--- Rows ---

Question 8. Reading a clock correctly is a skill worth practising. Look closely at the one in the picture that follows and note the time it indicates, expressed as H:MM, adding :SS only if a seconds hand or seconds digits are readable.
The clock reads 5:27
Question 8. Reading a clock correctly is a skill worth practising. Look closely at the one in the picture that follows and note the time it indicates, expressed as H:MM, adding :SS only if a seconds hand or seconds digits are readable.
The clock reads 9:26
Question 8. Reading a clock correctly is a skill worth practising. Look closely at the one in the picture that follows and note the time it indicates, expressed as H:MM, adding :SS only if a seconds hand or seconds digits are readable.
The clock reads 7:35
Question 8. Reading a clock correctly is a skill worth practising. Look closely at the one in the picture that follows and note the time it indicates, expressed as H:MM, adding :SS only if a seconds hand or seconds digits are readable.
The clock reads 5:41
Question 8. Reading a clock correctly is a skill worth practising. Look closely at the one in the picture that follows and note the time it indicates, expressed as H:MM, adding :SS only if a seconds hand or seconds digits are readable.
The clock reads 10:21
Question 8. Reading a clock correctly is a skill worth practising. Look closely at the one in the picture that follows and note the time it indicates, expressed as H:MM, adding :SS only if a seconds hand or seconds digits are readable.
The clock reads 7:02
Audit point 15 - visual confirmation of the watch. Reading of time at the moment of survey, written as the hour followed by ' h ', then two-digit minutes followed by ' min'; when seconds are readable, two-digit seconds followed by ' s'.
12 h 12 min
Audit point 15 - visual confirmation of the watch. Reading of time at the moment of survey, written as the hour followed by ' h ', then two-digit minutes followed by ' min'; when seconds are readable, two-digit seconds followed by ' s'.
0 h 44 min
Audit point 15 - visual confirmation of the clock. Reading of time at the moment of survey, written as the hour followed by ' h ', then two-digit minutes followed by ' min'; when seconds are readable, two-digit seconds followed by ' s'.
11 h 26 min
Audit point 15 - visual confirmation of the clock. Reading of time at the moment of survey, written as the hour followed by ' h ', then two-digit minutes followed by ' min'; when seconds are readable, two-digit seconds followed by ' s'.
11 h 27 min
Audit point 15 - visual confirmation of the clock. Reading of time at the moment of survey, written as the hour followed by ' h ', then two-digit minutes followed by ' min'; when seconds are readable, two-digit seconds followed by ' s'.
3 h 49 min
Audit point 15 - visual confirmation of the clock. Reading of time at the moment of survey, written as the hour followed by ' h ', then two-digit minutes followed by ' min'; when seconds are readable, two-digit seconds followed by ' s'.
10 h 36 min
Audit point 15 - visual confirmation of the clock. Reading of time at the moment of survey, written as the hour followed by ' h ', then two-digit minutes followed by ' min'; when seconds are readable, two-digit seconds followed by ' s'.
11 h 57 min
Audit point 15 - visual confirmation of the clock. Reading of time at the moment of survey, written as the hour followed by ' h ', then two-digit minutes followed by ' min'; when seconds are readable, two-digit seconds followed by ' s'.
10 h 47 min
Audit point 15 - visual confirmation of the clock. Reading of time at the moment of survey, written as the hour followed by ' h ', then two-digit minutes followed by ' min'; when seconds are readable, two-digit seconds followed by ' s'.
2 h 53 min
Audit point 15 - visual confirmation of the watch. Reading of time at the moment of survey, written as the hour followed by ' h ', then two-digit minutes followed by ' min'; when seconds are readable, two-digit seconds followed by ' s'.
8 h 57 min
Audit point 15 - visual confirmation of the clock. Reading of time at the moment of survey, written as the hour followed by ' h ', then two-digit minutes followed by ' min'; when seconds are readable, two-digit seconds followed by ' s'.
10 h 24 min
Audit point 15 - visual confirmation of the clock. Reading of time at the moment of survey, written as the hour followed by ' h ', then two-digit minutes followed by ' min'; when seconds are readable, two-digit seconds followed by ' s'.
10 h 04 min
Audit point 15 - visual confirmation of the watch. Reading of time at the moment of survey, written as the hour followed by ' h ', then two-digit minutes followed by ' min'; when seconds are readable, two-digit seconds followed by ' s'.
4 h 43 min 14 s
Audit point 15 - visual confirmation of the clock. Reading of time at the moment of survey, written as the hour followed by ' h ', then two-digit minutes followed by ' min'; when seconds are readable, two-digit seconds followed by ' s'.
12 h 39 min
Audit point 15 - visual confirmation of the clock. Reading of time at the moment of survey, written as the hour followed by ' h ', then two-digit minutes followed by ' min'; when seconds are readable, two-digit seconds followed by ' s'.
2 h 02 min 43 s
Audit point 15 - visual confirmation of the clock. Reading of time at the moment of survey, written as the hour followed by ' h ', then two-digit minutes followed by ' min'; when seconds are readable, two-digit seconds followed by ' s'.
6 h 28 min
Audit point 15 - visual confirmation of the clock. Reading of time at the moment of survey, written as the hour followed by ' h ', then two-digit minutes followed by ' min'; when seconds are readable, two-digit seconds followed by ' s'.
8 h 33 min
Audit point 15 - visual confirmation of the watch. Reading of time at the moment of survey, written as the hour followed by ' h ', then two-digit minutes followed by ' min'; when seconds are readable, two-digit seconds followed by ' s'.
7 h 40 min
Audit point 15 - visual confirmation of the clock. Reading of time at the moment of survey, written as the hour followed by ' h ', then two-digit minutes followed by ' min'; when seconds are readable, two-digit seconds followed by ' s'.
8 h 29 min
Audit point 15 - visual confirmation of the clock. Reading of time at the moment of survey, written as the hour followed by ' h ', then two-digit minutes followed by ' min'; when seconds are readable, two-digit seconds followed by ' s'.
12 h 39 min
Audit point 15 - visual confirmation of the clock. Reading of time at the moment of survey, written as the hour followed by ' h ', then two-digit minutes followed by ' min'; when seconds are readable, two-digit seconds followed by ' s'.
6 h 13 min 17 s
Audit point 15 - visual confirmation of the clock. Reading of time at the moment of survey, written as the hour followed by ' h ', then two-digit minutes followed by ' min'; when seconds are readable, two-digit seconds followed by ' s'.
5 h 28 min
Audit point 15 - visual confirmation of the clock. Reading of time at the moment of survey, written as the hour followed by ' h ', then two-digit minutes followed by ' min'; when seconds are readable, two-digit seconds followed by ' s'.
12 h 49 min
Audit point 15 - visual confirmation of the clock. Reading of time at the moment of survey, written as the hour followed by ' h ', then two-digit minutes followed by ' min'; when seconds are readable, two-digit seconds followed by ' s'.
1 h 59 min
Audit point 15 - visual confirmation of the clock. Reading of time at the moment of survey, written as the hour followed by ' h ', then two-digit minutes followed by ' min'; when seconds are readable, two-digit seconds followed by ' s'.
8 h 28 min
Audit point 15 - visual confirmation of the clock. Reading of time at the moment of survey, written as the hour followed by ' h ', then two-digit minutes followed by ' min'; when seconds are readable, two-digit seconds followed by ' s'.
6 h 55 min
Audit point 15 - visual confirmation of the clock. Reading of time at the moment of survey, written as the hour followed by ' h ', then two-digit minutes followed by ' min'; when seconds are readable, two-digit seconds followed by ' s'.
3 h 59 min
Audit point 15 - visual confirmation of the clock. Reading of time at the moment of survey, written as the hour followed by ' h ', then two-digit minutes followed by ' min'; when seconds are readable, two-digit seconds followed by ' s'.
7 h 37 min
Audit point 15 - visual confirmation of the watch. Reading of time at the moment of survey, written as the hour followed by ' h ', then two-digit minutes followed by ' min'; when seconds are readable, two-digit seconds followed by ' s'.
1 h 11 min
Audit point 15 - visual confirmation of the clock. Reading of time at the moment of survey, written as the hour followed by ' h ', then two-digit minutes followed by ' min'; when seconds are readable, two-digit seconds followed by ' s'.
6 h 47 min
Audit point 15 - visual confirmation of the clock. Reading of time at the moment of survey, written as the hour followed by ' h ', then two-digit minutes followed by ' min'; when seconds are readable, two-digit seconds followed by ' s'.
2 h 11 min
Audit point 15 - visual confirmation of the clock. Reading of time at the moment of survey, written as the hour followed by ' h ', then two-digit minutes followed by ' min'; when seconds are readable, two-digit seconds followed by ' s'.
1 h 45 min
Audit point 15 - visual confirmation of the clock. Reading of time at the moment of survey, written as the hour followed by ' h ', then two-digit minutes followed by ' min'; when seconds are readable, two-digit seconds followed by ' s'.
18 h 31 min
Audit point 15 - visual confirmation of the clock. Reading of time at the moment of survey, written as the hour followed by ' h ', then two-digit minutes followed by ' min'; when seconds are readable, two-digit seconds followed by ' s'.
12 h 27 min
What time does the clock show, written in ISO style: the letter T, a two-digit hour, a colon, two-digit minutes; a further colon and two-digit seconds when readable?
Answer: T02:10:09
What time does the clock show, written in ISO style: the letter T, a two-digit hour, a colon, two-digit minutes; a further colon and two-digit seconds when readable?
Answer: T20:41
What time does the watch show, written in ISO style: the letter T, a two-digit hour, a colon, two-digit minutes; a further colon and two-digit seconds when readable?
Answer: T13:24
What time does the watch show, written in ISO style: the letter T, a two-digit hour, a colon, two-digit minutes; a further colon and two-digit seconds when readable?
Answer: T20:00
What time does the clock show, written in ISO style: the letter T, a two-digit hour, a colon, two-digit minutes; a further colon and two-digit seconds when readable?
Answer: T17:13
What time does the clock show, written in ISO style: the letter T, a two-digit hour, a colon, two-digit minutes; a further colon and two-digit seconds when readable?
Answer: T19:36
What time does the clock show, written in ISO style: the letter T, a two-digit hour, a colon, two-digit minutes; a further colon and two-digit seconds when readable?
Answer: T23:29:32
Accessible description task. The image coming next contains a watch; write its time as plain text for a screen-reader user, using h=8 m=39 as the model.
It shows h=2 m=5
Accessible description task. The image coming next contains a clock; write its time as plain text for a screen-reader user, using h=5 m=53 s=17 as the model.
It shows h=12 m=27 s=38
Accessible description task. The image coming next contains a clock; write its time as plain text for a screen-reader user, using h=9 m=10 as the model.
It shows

---

Your instructions:
Copy out word for word the stretch of the items from the line containing "m=10 as the model." through the end of the items.

Exercise response:
Accessible description task. The image coming next contains a clock; write its time as plain text for a screen-reader user, using h=9 m=10 as the model.
It shows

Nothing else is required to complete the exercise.